Poland has made substantial progress since deciding in 2009 to pursue nuclear power, according to the IEA. The country's nuclear power program, which was approved in 2014, foresees two nuclear power plants with 6000 MWe of capacity, with the first one commissioned in 2022.
It said both the government and nuclear industry have made significant efforts to acquire and develop knowledgeable and skilled personnel to oversee and execute the nuclear power program. However, the IEA said there is a need for all stakeholders to work together and develop "a cadre of employees and technically qualified personnel such as nuclear, mechanical and electrical engineers and technicians with nuclear power operation or regulatory experience".

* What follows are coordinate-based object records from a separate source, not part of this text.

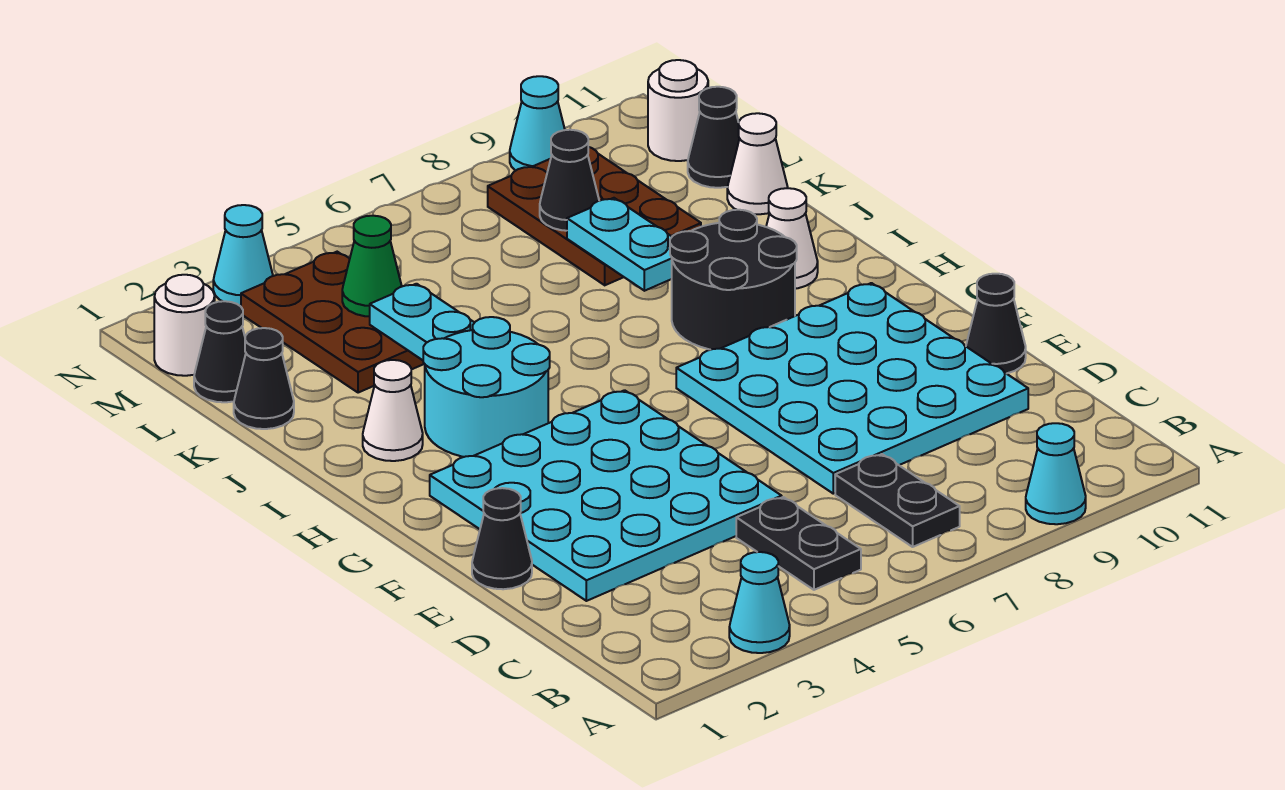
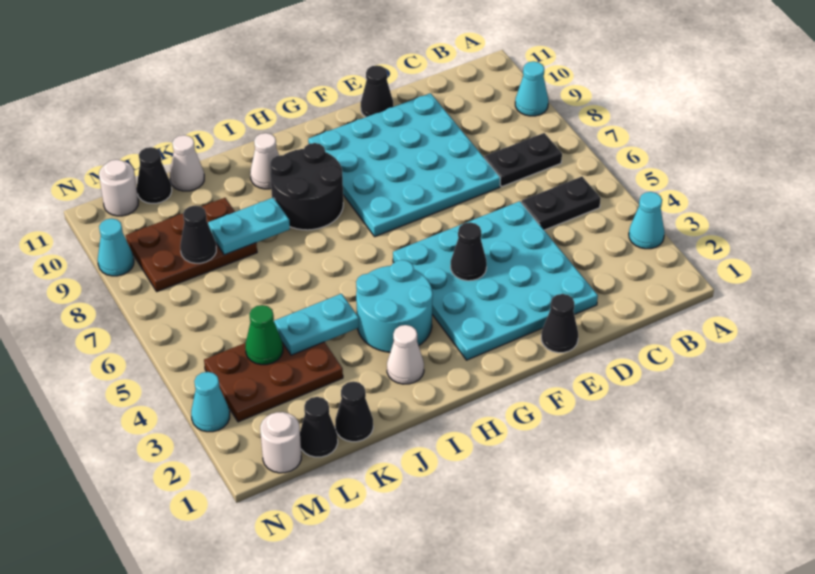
none -> black 1x1 cone [451,222,487,281]

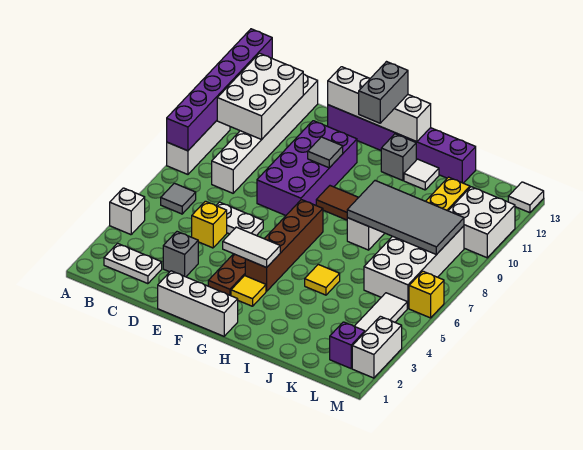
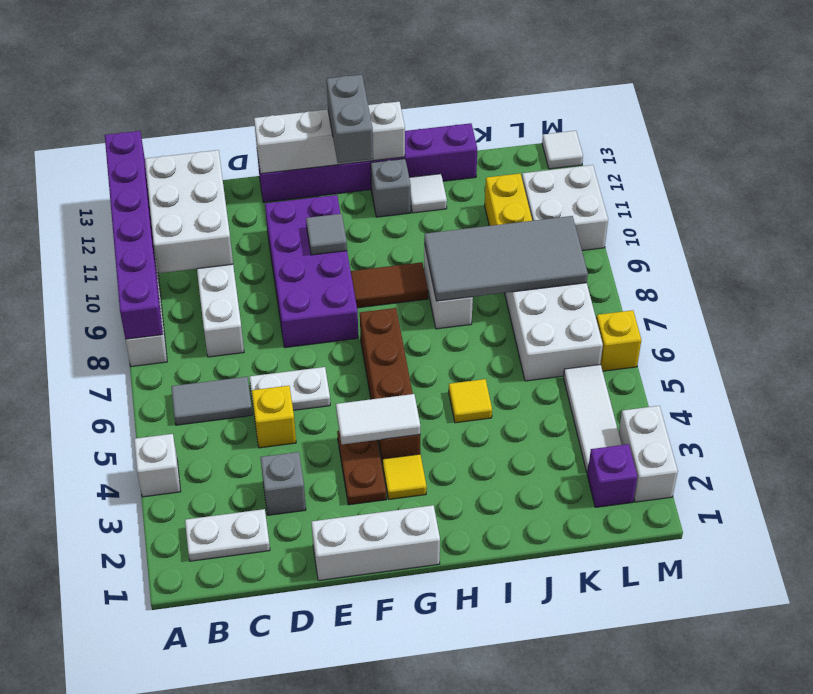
grey 1x1 tile [161,183,196,214] -> grey 1x2 tile [171,377,252,425]

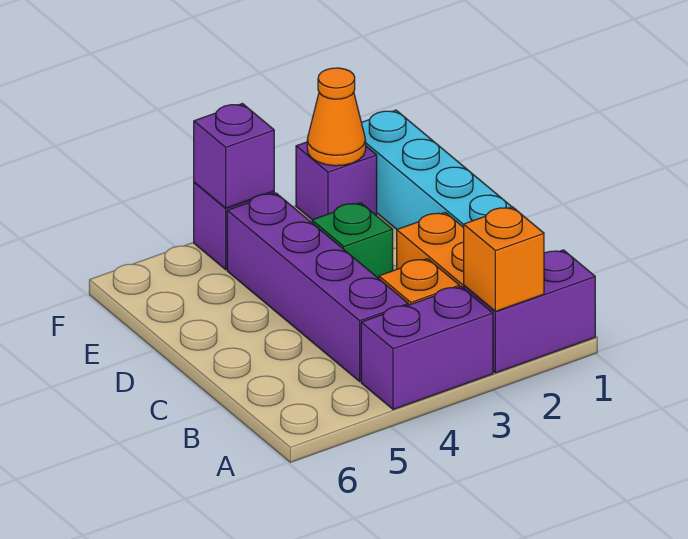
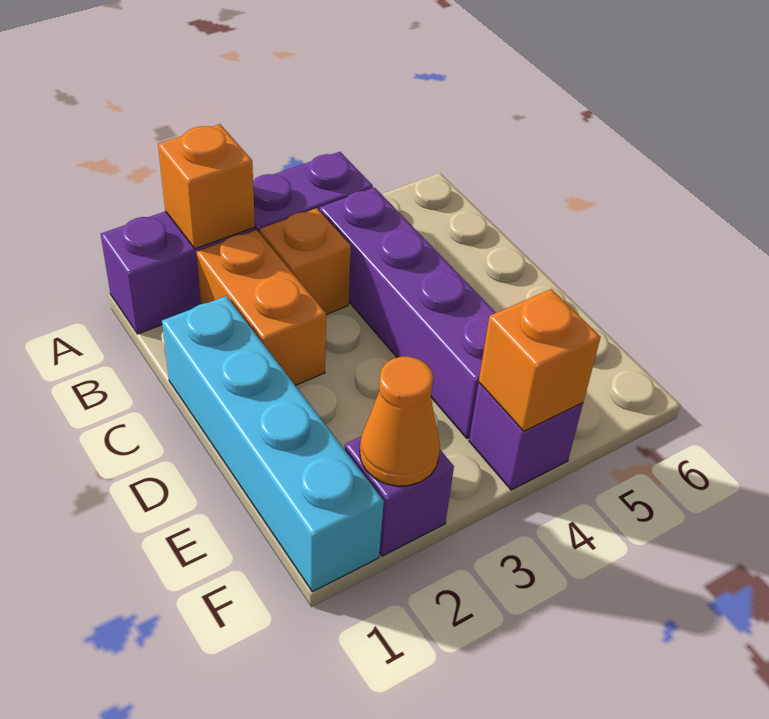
green 1x1 brick [312,203,393,279] -> none
purple 1x1 brick [194,104,274,208] -> orange 1x1 brick [479,289,601,431]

The IEA noted that while Poland does not yet have any operating power reactors, it does have experience with nuclear energy and technology. It has a nuclear research facility with an operating research reactor and several other nuclear research activities across the country. The reactor is a 30 MWt pool-type reactor used heavily for medical isotope production and nuclear research.
The Polish public seems favourable towards nuclear energy in general, the IEA said, with strong support of 60% to 80% over the past five years near the two possible sites under consideration for the first reactors: Lubiatowo-Kopalino and Zarnowiec.
However, the IEA said the timeline set out in this previously approved program, with a final investment decision this year and the first unit operational in 2024, "is no longer attainable", and a revised schedule is expected soon.
The IEA said it understands the Polish government will publish a revised energy strategy later this year. The agency said it "strongly encourages Poland to conclude, without delay, the process of finalising the long-term energy strategy to 2050". This process, it said, must include transparent and open consultation with all industry stakeholders and consumers.